Merhaba, hoş buldum, teşekkür ederim. Çok fazla değişen bir şey olmadı. Birkaç gün önce yine bir röportaj için soruları cevaplarken; yazma tutkumun ne zaman başladığı sorulduğunda, gerek çok küçükten yazmaya meylettiğim zamanlarda, gerekse yavaş yavaş öykülerimi oluşturmaya başladığım zamanlardan, Dünya Döner Renkler Kalır’a kadar geçen süreçte beni yazmaya iten şeyin heves olduğunu; esas tutkunun Dünya Döner Renkler Kalır’ın yazım süreciyle birlikte başladığını anladım. Dolayısıyla benim için zaten çok değerliydi ve ilişkimizde değişen bir şey olmadı. Şu anda da aynı aşkla onun tersten devam romanını yazıyorum. Ama tabii ki bu ödül beni çok mutlu etti, hatta ağlayacak kadar mutlu etti. Önümde farklı kapıların açılacağını, güzel şeyler olacağını hissediyorum.
Romanınız hem “ne anlattığı” hem de “nasıl anlattığı” açılarından katmanlı dinamiklerle sahip. İlkinden başlayalım: Bir yandan renkler-duygular arasında bir ilişki kuruyorsunuz bir yandan da ülke gerçekliğinin bir ucuna dokunan bir hikâyeyi sunuyorsunuz. Tüm bunları bir araya getirme fikri nasıl çıktı?

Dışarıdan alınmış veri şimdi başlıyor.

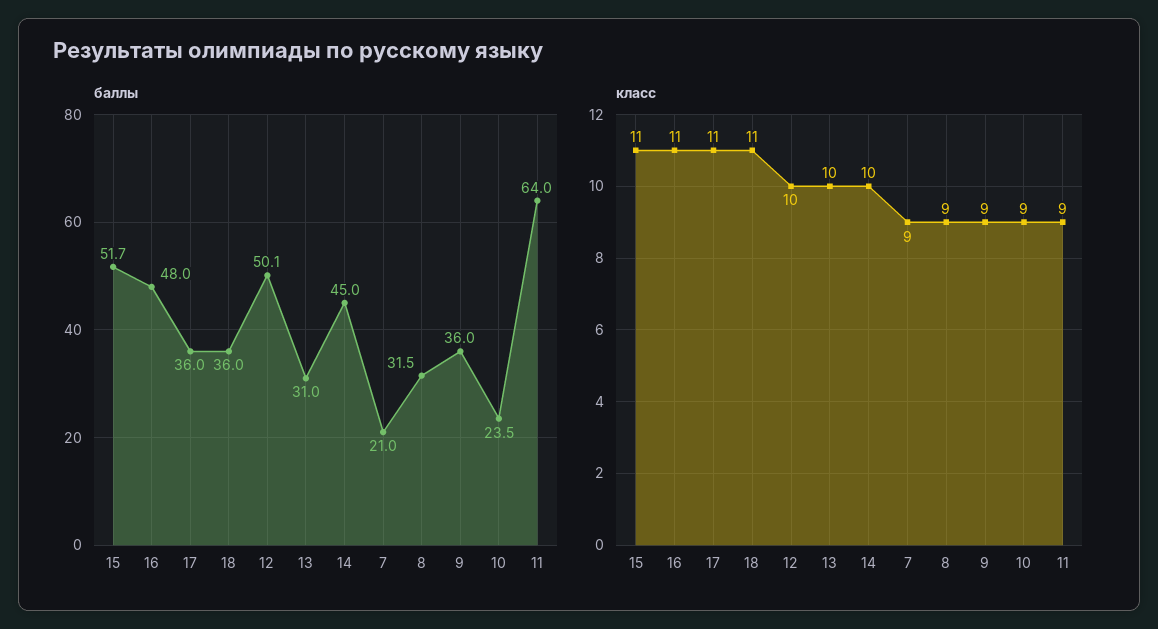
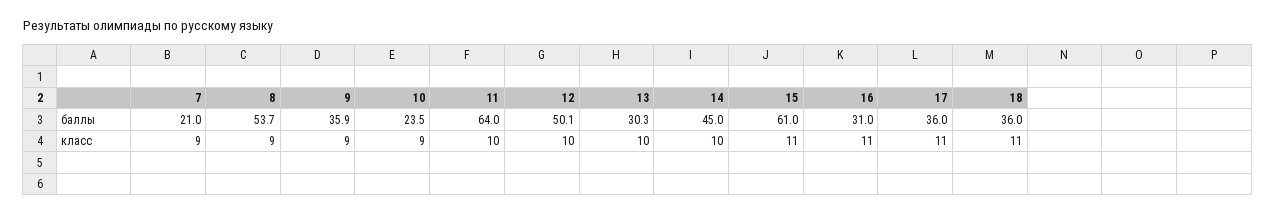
  {
    "баллы": {
-     "15": 51.7,
+     "15": 61,
-     "16": 48,
+     "16": 31,
      "17": 36,
      "18": 36,
      "12": 50.1,
-     "13": 31,
+     "13": 30.3,
      "14": 45,
      "7": 21,
-     "8": 31.5,
+     "8": 53.7,
-     "9": 36,
+     "9": 35.9,
      "10": 23.5,
      "11": 64
    },
    "класс": {
      "15": 11,
      "16": 11,
      "17": 11,
      "18": 11,
      "12": 10,
      "13": 10,
      "14": 10,
      "7": 9,
      "8": 9,
      "9": 9,
      "10": 9,
-     "11": 9
+     "11": 10
    }
  }

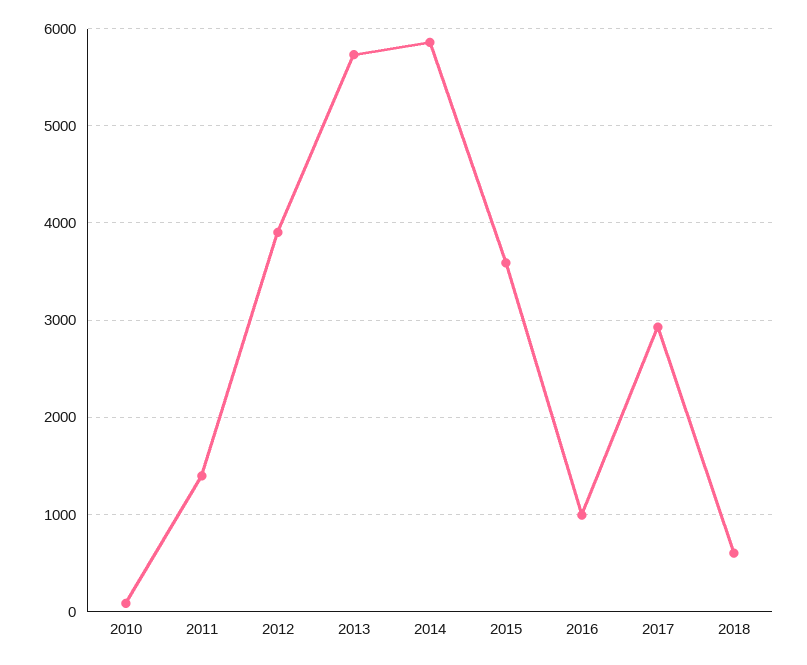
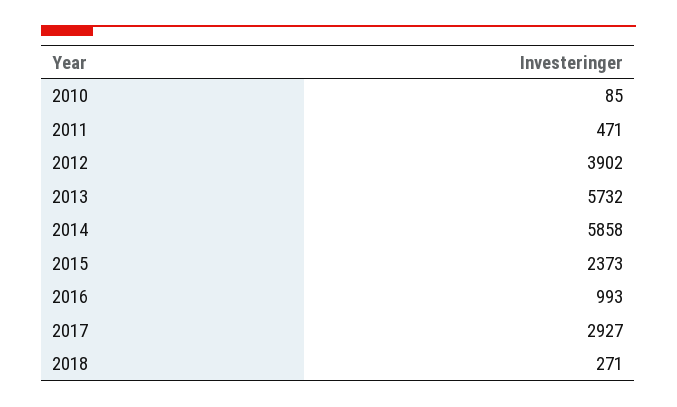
  {
    "2010": 85,
-   "2011": 1400,
+   "2011": 471,
    "2012": 3902,
    "2013": 5732,
    "2014": 5858,
-   "2015": 3600,
+   "2015": 2373,
    "2016": 993,
    "2017": 2927,
-   "2018": 600
+   "2018": 271
  }

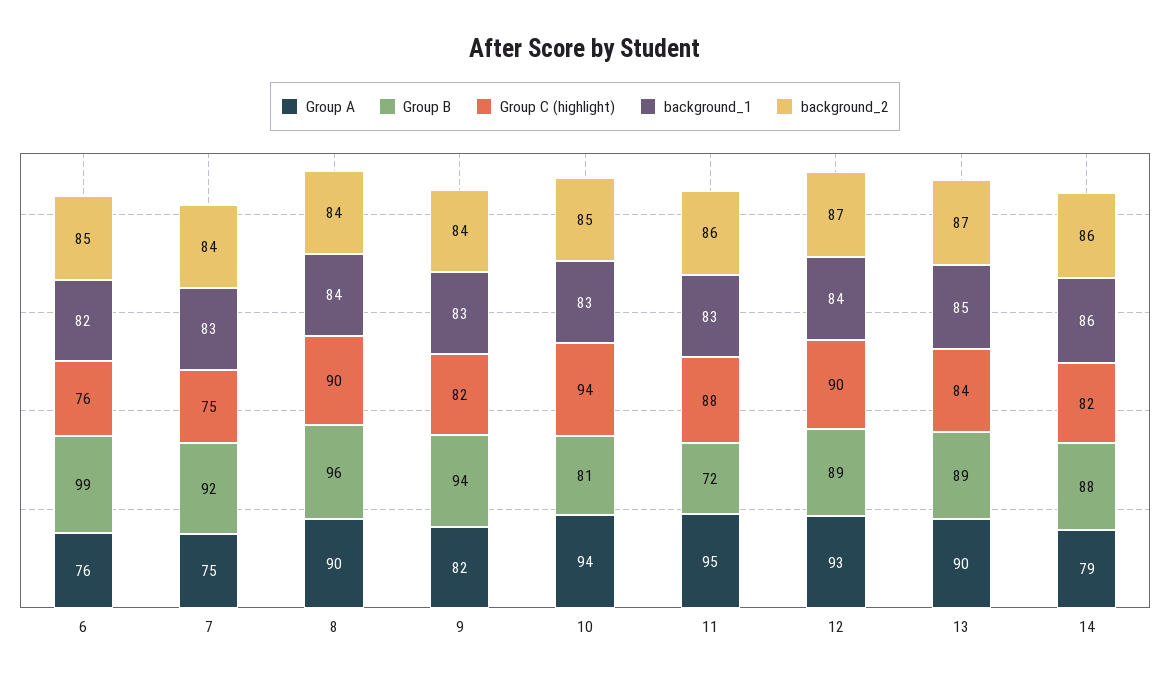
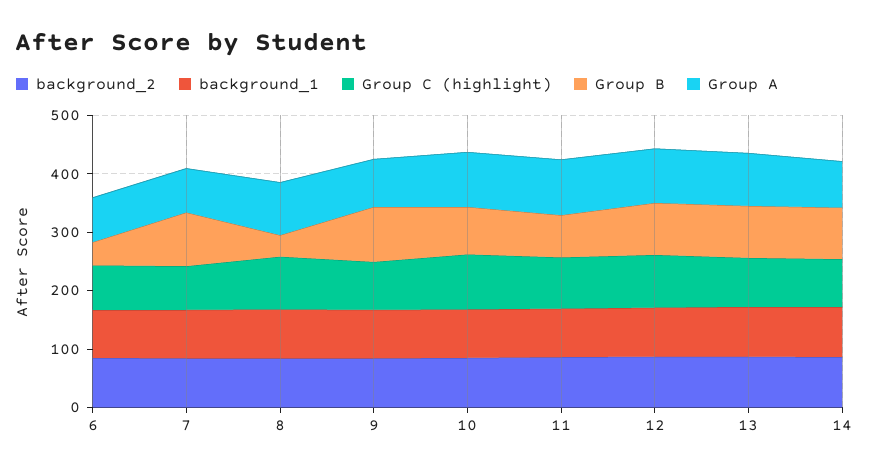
  {
    "Group A": {
      "6": 76,
      "7": 75,
      "8": 90,
      "9": 82,
      "10": 94,
      "11": 95,
      "12": 93,
      "13": 90,
      "14": 79
    },
    "Group B": {
-     "6": 99,
+     "6": 40,
      "7": 92,
-     "8": 96,
+     "8": 40,
      "9": 94,
      "10": 81,
      "11": 72,
      "12": 89,
      "13": 89,
      "14": 88
    },
    "Group C (highlight)": {
      "6": 76,
      "7": 75,
      "8": 90,
      "9": 82,
      "10": 94,
      "11": 88,
      "12": 90,
      "13": 84,
      "14": 82
    },
    "background_1": {
      "6": 82,
      "7": 83,
      "8": 84,
      "9": 83,
      "10": 83,
      "11": 83,
      "12": 84,
      "13": 85,
      "14": 86
    },
    "background_2": {
      "6": 85,
      "7": 84,
      "8": 84,
      "9": 84,
      "10": 85,
      "11": 86,
      "12": 87,
      "13": 87,
      "14": 86
    }
  }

Okumayı öğrendiğim zamanlardan beri okuyorum. Romanımın çok katmanlı olmasında; farklı yazarlar, farklı konular okumanın kazandırdığı bakış açısının yanı sıra; çalışma yaşamından kazandığım bütünü görme, parçalayıp ayrıntıları inceleme ve tekrar bütüne dönme diye tanımlayabileceğim meseleleri çözümleme alışkanlığımın payı olmalı diye düşünüyorum. İkinci kısmına gelince, çok farklı kültürlerin olduğu bir kasabada büyüdüm. Şenlikli, eğlenceli, güzel insanların yaşadığı bir yerdi. Yine ilkokul birinci sınıfa ilk başladığım zamanlarda, bir arkadaşımın yaptığı elma ağacı resmine vurulduğumdan beri de resim yapıyorum. Hayata bakışımda renkler ve duygularla iç içe. Yaşamın zorluklarına ancak neşemizi koruyarak katlanabileceğimizi düşünüyorum. Renkler dünyanın neşeli yanı bana göre. Bu vurdumduymaz olmak ya da görmezden gelmek değil. Benim öykülerimde ve ilk öykü kitabım Hadi Gülümse’de de böyle işlemişim konuları. Hadi Gülümse on iki eylül dönemini geride kalanların ağzından anlatan bir yönüyle acıların içinden geçen bir kitap olmasına karşın yine duygularla renkler, bu kadar olmasalar da iç içe.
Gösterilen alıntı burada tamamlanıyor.